Parallèle avec l’accord libyen
Mais aucune information n’a encore été communiquée sur ce que deviendront les personnes secourues en mer : seront-elles placées en centres fermés en Tunisie ou renvoyées dans leur pays ? « Le parallèle est à faire avec l’accord avec la Libye où la coopération a été essentiellement sécuritaire et où il y a eu très peu de mécanismes de suivi qui ont été mis en place pour s’assurer que les populations migrantes étaient traitées correctement », affirme Camille Le Coz.

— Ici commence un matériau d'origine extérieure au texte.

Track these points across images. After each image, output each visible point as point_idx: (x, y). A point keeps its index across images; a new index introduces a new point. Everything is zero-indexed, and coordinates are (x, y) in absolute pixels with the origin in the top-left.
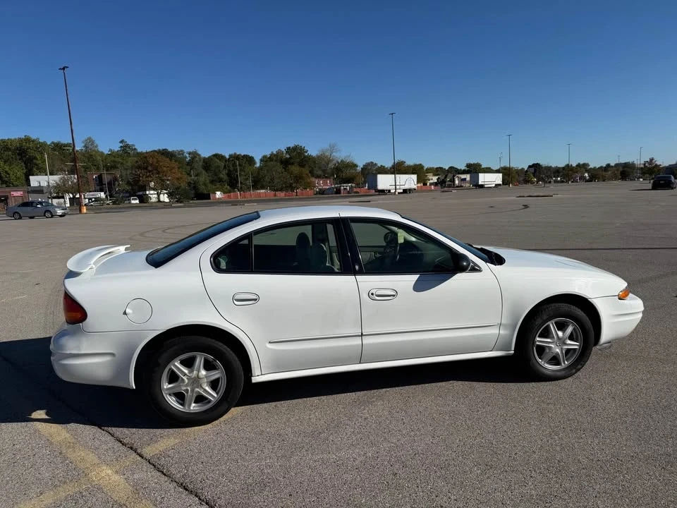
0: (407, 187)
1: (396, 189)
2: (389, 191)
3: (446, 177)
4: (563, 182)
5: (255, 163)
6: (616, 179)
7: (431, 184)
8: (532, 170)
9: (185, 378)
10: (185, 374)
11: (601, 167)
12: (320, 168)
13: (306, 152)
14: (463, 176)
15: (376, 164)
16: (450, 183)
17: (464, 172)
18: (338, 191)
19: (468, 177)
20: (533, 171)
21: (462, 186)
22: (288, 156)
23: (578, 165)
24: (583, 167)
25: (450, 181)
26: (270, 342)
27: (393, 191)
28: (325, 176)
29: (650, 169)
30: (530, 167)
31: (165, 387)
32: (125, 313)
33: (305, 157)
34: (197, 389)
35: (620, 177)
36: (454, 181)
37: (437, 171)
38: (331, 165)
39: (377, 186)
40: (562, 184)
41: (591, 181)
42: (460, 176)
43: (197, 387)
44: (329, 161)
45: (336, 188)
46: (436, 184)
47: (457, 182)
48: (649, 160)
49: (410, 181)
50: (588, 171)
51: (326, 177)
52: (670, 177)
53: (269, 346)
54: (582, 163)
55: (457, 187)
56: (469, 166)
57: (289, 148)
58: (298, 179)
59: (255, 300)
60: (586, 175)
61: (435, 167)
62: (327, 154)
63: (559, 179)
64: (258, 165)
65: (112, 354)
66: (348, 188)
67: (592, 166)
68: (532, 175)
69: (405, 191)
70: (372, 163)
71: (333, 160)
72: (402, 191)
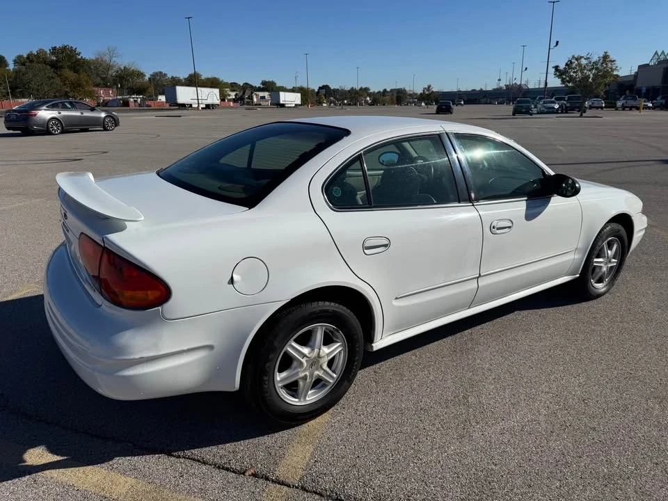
0: (209, 102)
1: (198, 104)
2: (191, 105)
3: (244, 93)
4: (350, 105)
5: (7, 65)
6: (392, 103)
7: (229, 100)
8: (323, 91)
9: (304, 361)
10: (304, 356)
11: (379, 92)
12: (98, 75)
13: (79, 54)
14: (261, 94)
15: (165, 75)
16: (249, 100)
17: (260, 90)
18: (126, 104)
19: (266, 94)
20: (324, 93)
21: (260, 105)
22: (54, 58)
23: (361, 89)
24: (365, 91)
25: (248, 98)
26: (396, 298)
27: (195, 106)
28: (105, 84)
29: (428, 95)
30: (320, 88)
31: (278, 379)
32: (232, 281)
33: (78, 60)
34: (317, 373)
35: (396, 102)
36: (252, 99)
37: (233, 86)
38: (112, 72)
39: (176, 99)
40: (349, 107)
41: (373, 105)
42: (257, 93)
43: (317, 369)
44: (109, 67)
45: (123, 100)
46: (234, 101)
47: (255, 100)
48: (427, 87)
49: (212, 96)
50: (370, 95)
51: (107, 86)
52: (450, 103)
53: (395, 303)
54: (364, 87)
55: (256, 105)
56: (264, 83)
57: (54, 48)
58: (76, 86)
59: (385, 246)
60: (368, 99)
61: (230, 82)
62: (107, 58)
63: (346, 101)
64: (11, 67)
65: (210, 347)
66: (139, 100)
67: (371, 91)
68: (323, 97)
69: (208, 106)
70: (161, 72)
71: (113, 66)
72: (204, 106)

Dans une tribune publiée mi-août en quatre langues dans différents médias, dont Médiapart pour la France, 379 chercheurs et membres de la société civile ont également pris « collectivement position contre le ‘Mémorandum d’entente sur un partenariat stratégique et global entre l’Union Européenne (UE) et la Tunisie’ et contre les politiques d’externalisation des frontières de l’UE ».
Les signataires, ressortissants entre autres de France, Tunisie, Libye, Italie, Allemagne, d’Algérie ou encore Niger, y dénonçaient « un tournant dangereux dans l’acceptation de ces politiques et des présupposés racistes qui les sous-tendent ».